Another illustration of this is Frank’s lieutenant Doug Stamper. Doug is Frank’s faithful Smithers, devoted to his boss even after death. He becomes obsessed with a sex worker named Rachel Posner, who Frank and Doug use to bring down a congressional rival. Inevitably Rachel outlives her usefulness, and Doug is dispatched to track her down in New Mexico. Posner argues for her life, and is so convincing that Doug lets her go. But a moment later he changes his mind, and runs her down on a desert road. Doug is a recovering alcoholic, who has just fought off a messy relapse. He goes on in the AA way about how much he has changed, but all he’s really done is quit drinking.

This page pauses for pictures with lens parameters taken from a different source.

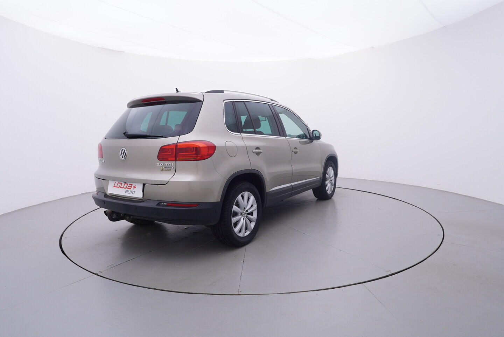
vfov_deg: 56.2
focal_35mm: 22
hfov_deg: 77.3
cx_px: 252
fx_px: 315
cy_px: 168
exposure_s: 1/80
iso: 200
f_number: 5
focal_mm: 15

It would be the act of mercy, of letting Posner live, that would signify the deep, lasting change.

In All the Kremlin’s Men, his taxonomy of Vladimir Putin’s court, Mikhail Zygar writes that Putin advised a colleague ‘to watch two American TV series: Boss and House of Cards. ‘You’ll find them useful,’ the president recommended.’ Zygar adds that the shows ‘affirmed his belief that Western politicians are all cynical scoundrels whose words about values and human rights are pure hot air and simply a tool to attack enemies.’ The show therefore feeds into a Putinesque troll-state authoritarian view of the world – that life is the struggle for land and resources, and every civilised law and democratic precept is just this struggle by other means. But I wonder what Putin and his advisers thought of the sand mandalas, or the Pussy Riot episode, or Tom Hammerschmidt’s tenacious pursuit for the truth, or Claire’s presidency.

There are worse political dramas you could be watching.